_Task instructions_. Rewrite the lines below with "underline" changed to "underscore" and everything else kept the same. Leave out the pictures.

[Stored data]
::::::

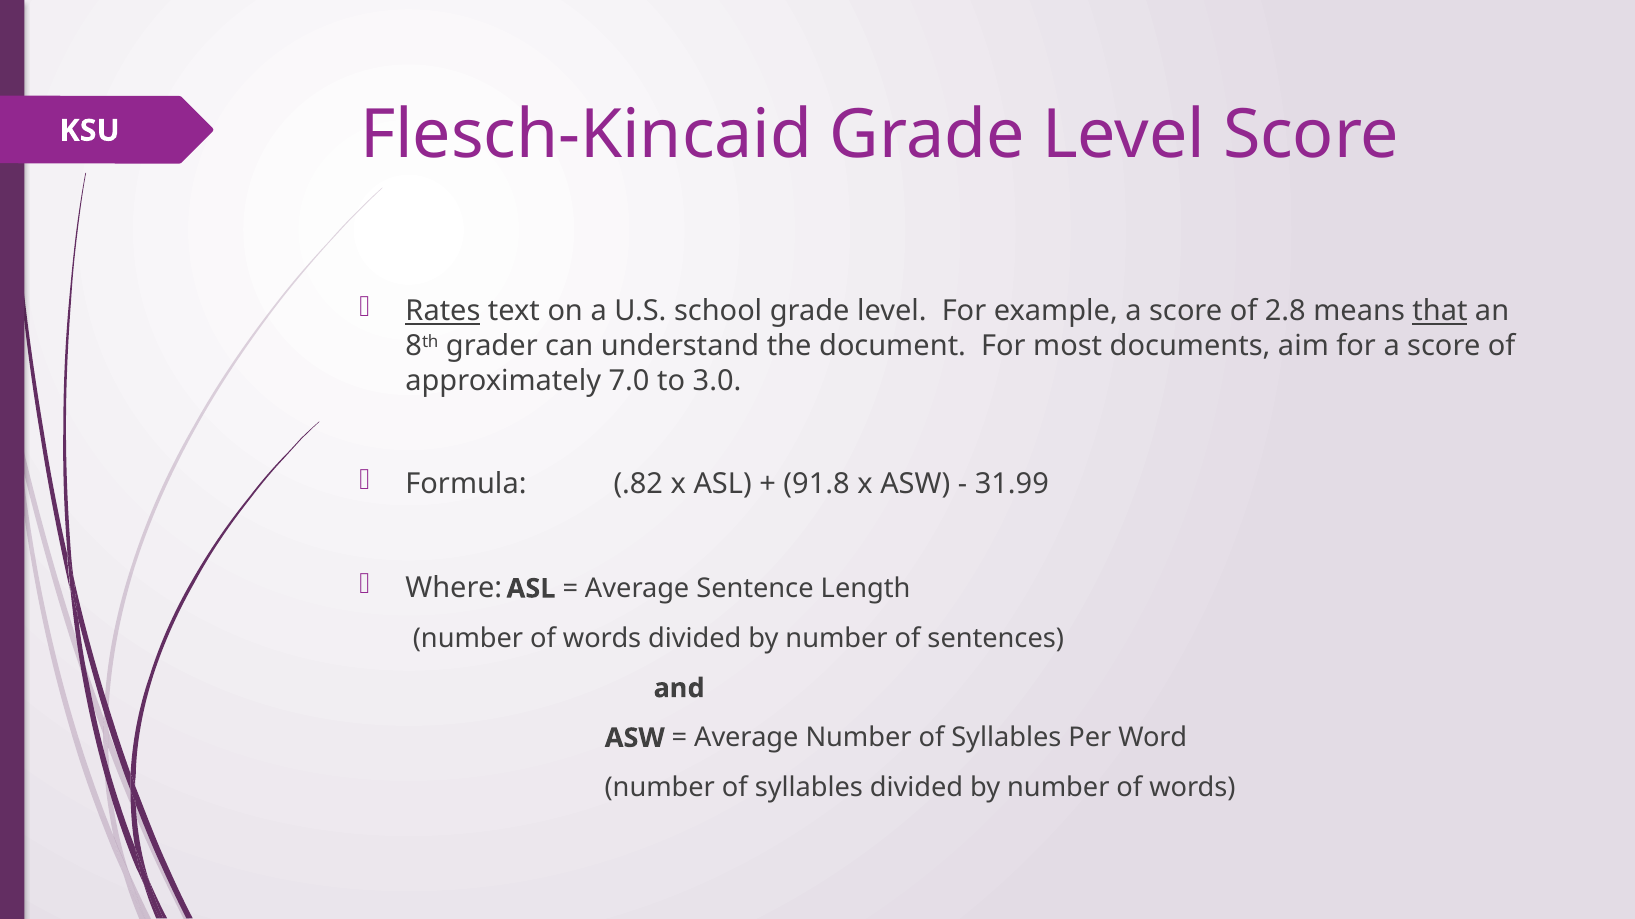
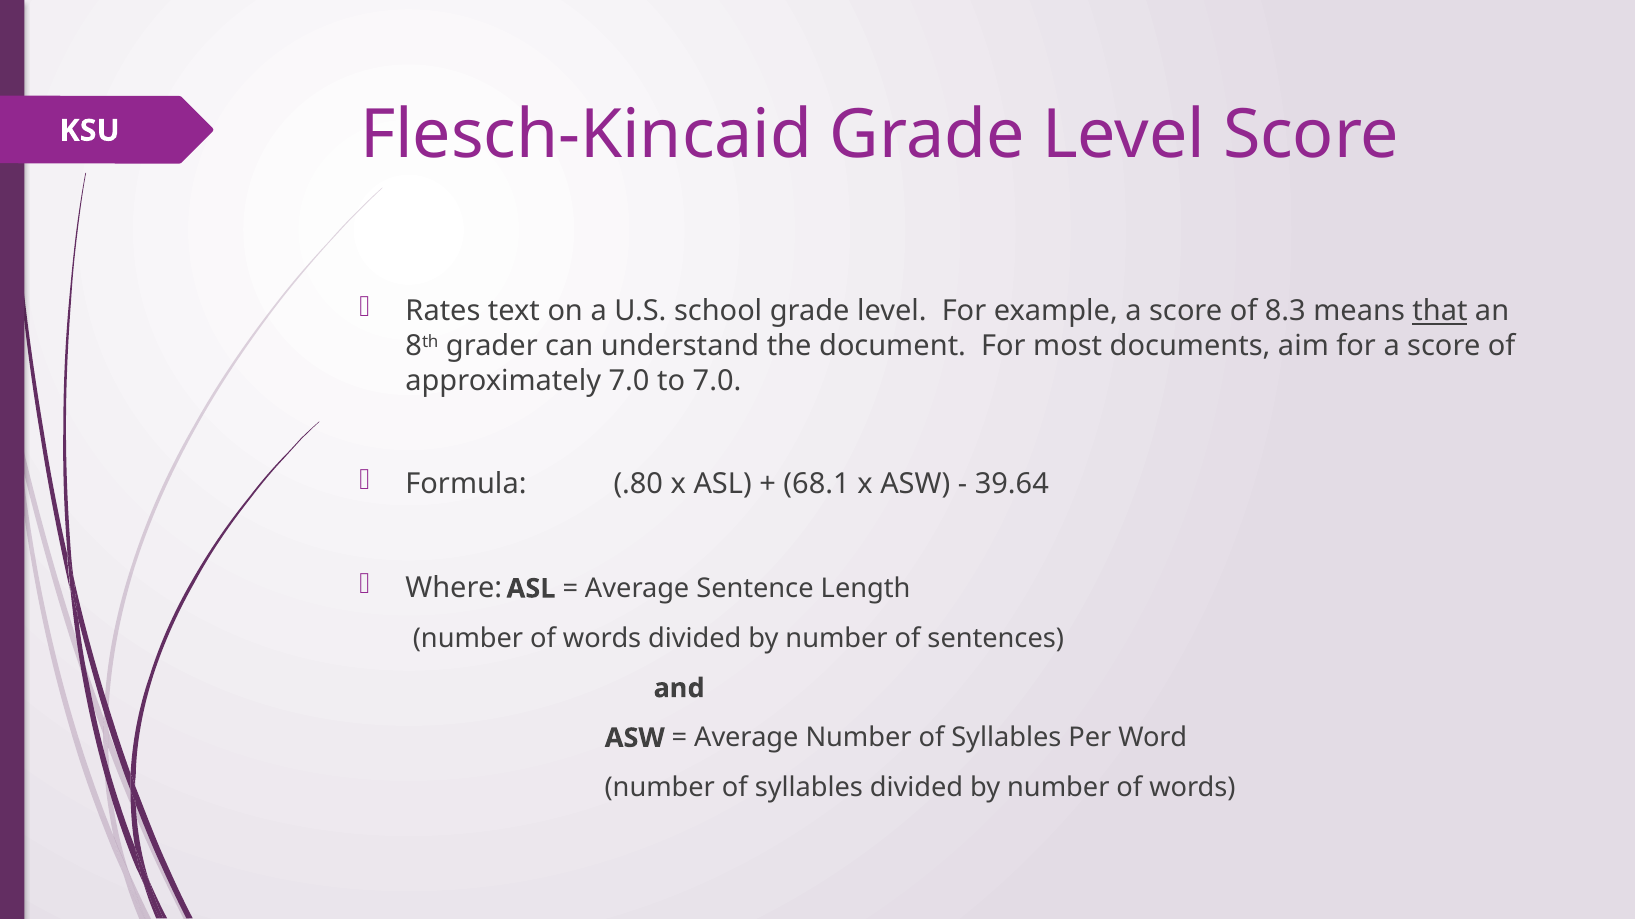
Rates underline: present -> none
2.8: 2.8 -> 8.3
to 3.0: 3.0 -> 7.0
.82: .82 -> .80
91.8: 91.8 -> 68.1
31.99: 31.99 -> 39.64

::::::

_The output_.
Rates underscore: present -> none
2.8: 2.8 -> 8.3
to 3.0: 3.0 -> 7.0
.82: .82 -> .80
91.8: 91.8 -> 68.1
31.99: 31.99 -> 39.64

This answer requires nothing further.